If I understand your question, here's one way. Say you have:
a = [4.1, 6.21, 1.0]
so here's some code...
def array_in_array(scalarlist):
return [(x,) for x in scalarlist]
Which leads to:
In [72]: a = [4.1, 6.21, 1.0]
In [73]: a
Out[73]: [4.1, 6.21, 1.0]
In [74]: def array_in_array(scalarlist):
....: return [(x,) for x in scalarlist]
....:
In [75]: b = array_in_array(a)
In [76]: b
Out[76]: [(4.1,), (6.21,), (1.0,)]
As you want to concatenate along an existing axis (row wise), np.vstack or np.concatenate will work for you.

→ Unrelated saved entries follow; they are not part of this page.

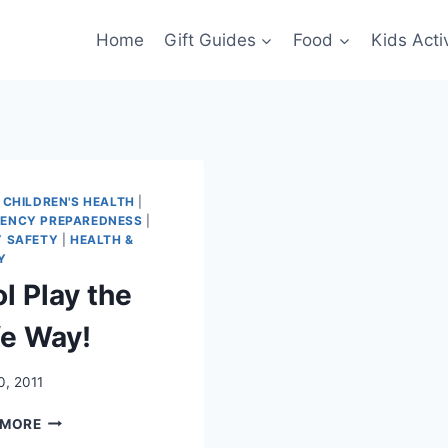
Home
Gift Guides
Food
Kids Activ
|
CHILDREN'S HEALTH
|
ENCY PREPAREDNESS
|
Y SAFETY
|
HEALTH &
Y
l Play the
fe Way!
0, 2011
POOL
 MORE
PLAY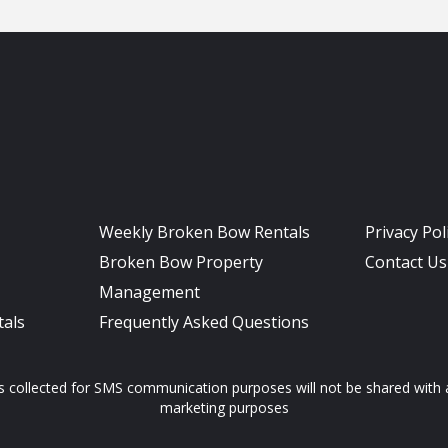
Weekly Broken Bow Rentals
Privacy Pol
Broken Bow Property
Contact Us
Management
als
Frequently Asked Questions
ollected for SMS communication purposes will not be shared with any
marketing purposes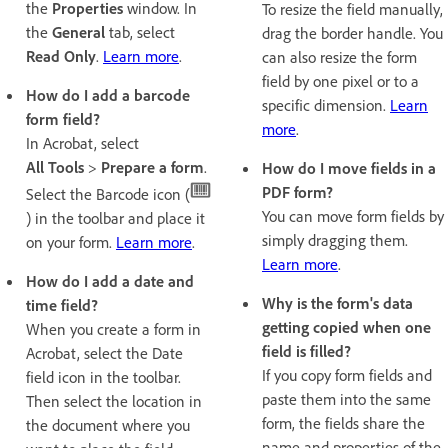
the
Properties
window. In
To resize the field manually,
the
General
tab, select
drag the border handle. You
Read Only
.
Learn more
.
can also resize the form
field by one pixel or to a
How do I add a barcode
specific dimension.
Learn
form field?
more
.
In Acrobat, select
All Tools
>
Prepare a form
.
How do I move fields in a
PDF form?
Select the Barcode icon (
You can move form fields by
) in the toolbar and place it
simply dragging them.
on your form.
Learn more
.
Learn more
.
How do I add a date and
Why is the form's data
time field?
getting copied when one
When you create a form in
field is filled?
Acrobat, select the Date
If you copy form fields and
field icon in the toolbar.
paste them into the same
Then select the location in
form, the fields share the
the document where you
name and properties of the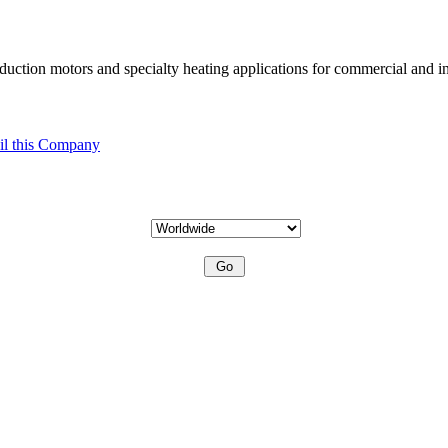
uction motors and specialty heating applications for commercial and in
l this Company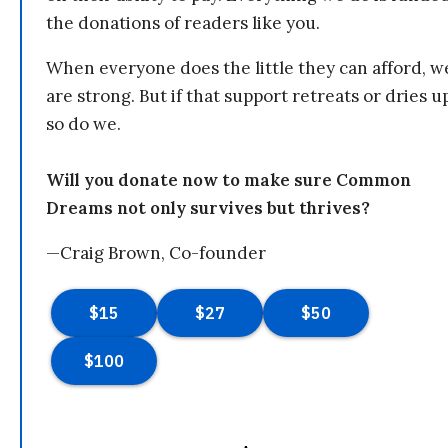
the donations of readers like you.
When everyone does the little they can afford, w
are strong. But if that support retreats or dries u
so do we.
Will you donate now to make sure Common
Dreams not only survives but thrives?
—Craig Brown, Co-founder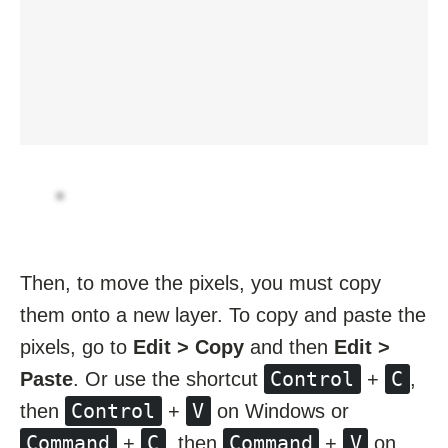
Then, to move the pixels, you must copy
them onto a new layer. To copy and paste the
pixels, go to
Edit > Copy
and then
Edit >
Control
C
Paste
. Or use the shortcut
+
,
Control
V
then
+
on Windows or
Command
C
Command
V
+
, then
+
on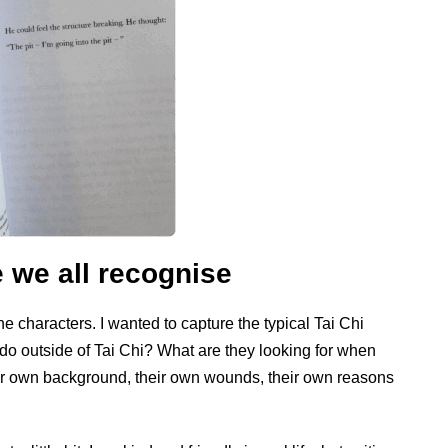
 we all recognise
he characters. I wanted to capture the typical Tai Chi
o outside of Tai Chi? What are they looking for when
ir own background, their own wounds, their own reasons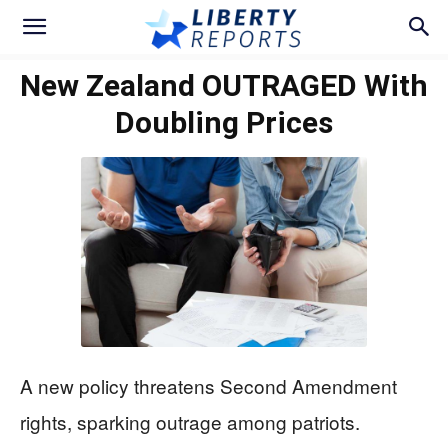
New Zealand OUTRAGED With
Doubling Prices
A new policy threatens Second Amendment
rights, sparking outrage among patriots.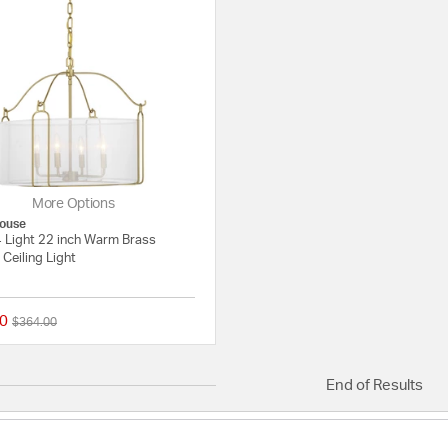
More Options
ouse
4 Light 22 inch Warm Brass
Ceiling Light
0
Price reduced from
to
$364.00
{0} out of 5 Customer Rating
End of Results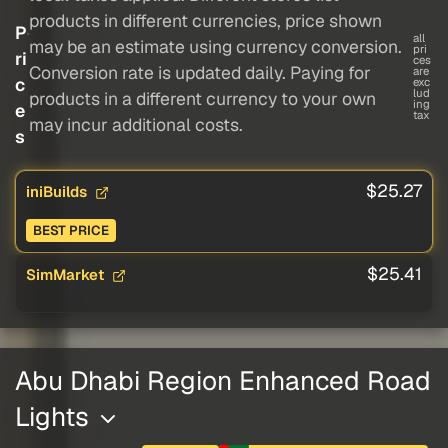
products in different currencies, price shown
P
all
may be an estimate using currency conversion.
pri
ri
ces
Conversion rate is updated daily. Paying for
are
c
exc
lud
products in a different currency to your own
ing
e
tax
may incur additional costs.
s
$25.27
iniBuilds
BEST PRICE
$25.41
SimMarket
Abu Dhabi Region Enhanced Road
Lights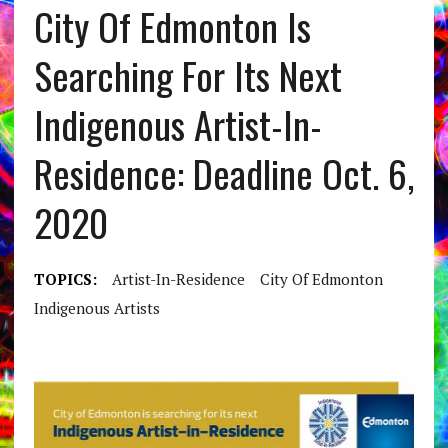
City Of Edmonton Is
Searching For Its Next
Indigenous Artist-In-
Residence: Deadline Oct. 6,
2020
TOPICS:
Artist-In-Residence
City Of Edmonton
Indigenous Artists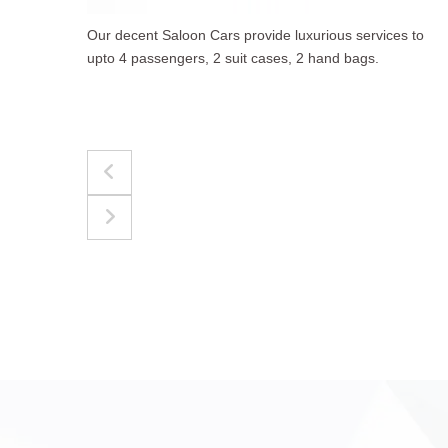
to
The best for luggages Estate Cars comfortably
accommodate upto 4 passengers, 3 suit cases, 3
hand bags.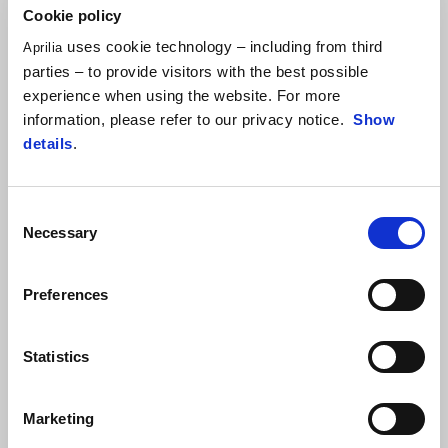
Cookie policy
uses cookie technology – including from third
Aprilia
parties – to provide visitors with the best possible
experience when using the website. For more
information, please refer to our privacy notice.
Show
details
.
Item
1
of
Consent
1
Necessary
Selection
Preferences
Statistics
Kingsnake White
Cyanide Yellow
RS 125
Marketing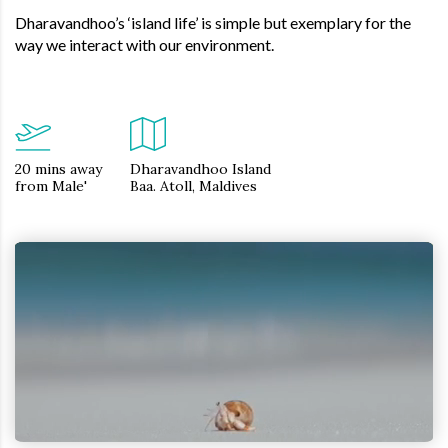
Dharavandhoo’s ‘island life’ is simple but exemplary for the
way we interact with our environment.
20 mins away
Dharavandhoo Island
from Male'
Baa. Atoll, Maldives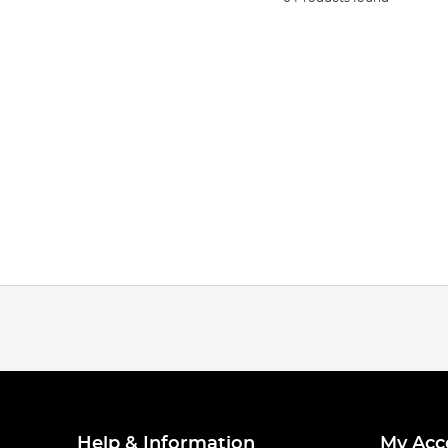
Help & Information
My Acc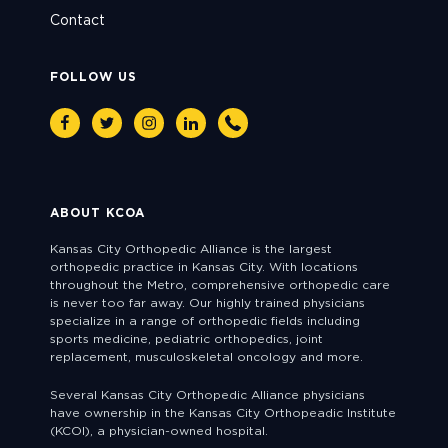
Contact
FOLLOW US
Facebook
Twitter
Instagram
Linkedin
Phone
ABOUT KCOA
Kansas City Orthopedic Alliance is the largest
orthopedic practice in Kansas City. With locations
throughout the Metro, comprehensive orthopedic care
is never too far away. Our highly trained physicians
specialize in a range of orthopedic fields including
sports medicine, pediatric orthopedics, joint
replacement, musculoskeletal oncology and more.
Several Kansas City Orthopedic Alliance physicians
have ownership in the Kansas City Orthopeadic Institute
(KCOI), a physician-owned hospital.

For a detailed list of concatenation operations, refer to the official docs.
This is for people working with numpy's ndarrays. The function numpy.concatenate() does work as well.
>>a = np.random.randint(0,9, size=(10,1,5,4))
>>a.shape
(10, 1, 5, 4)
>>b = np.random.randint(0,9, size=(15,1,5,4))
>>b.shape
(15, 1, 5, 4)
>>X = np.concatenate((a, b))
>>X.shape
(25, 1, 5, 4)
Much the same way as vstack()
>>Y = np.vstack((a,b))
>>Y.shape
(25, 1, 5, 4)
There is a handfull of method to stack arrays together, depending on the direction of the stack.
You may consider np.stack() (doc), np.vstack() (doc) and np.hstack() (doc) for example.